Photos with calibration data:
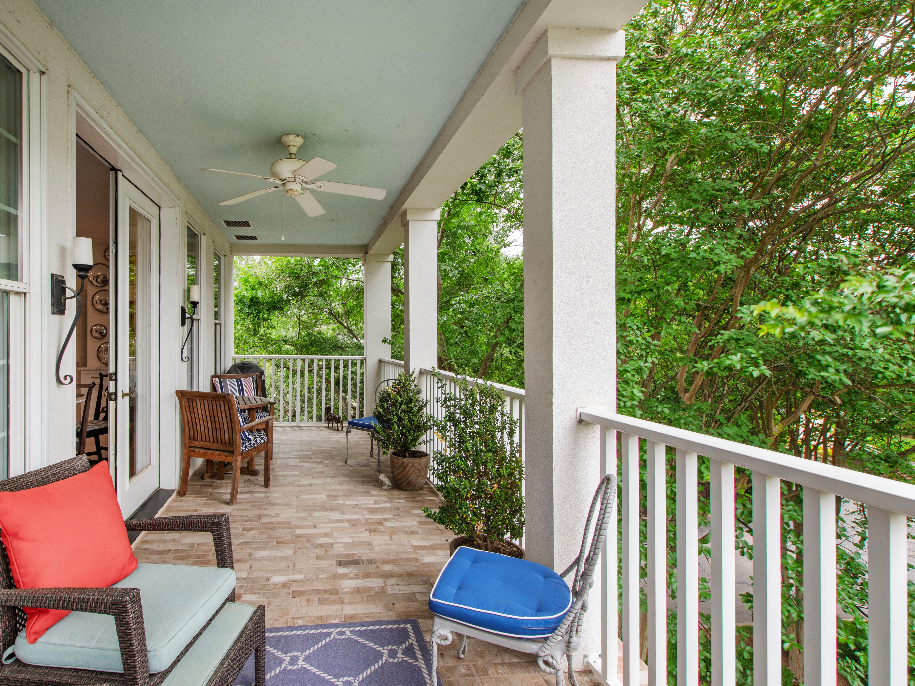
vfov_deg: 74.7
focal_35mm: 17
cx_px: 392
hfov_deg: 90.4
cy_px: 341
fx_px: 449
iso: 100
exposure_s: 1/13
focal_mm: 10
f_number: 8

§ Task
Each record above should be copied character for character, with pictures dropped.

§ Problem solution
vfov_deg: 74.7
focal_35mm: 17
cx_px: 392
hfov_deg: 90.4
cy_px: 341
fx_px: 449
iso: 100
exposure_s: 1/13
focal_mm: 10
f_number: 8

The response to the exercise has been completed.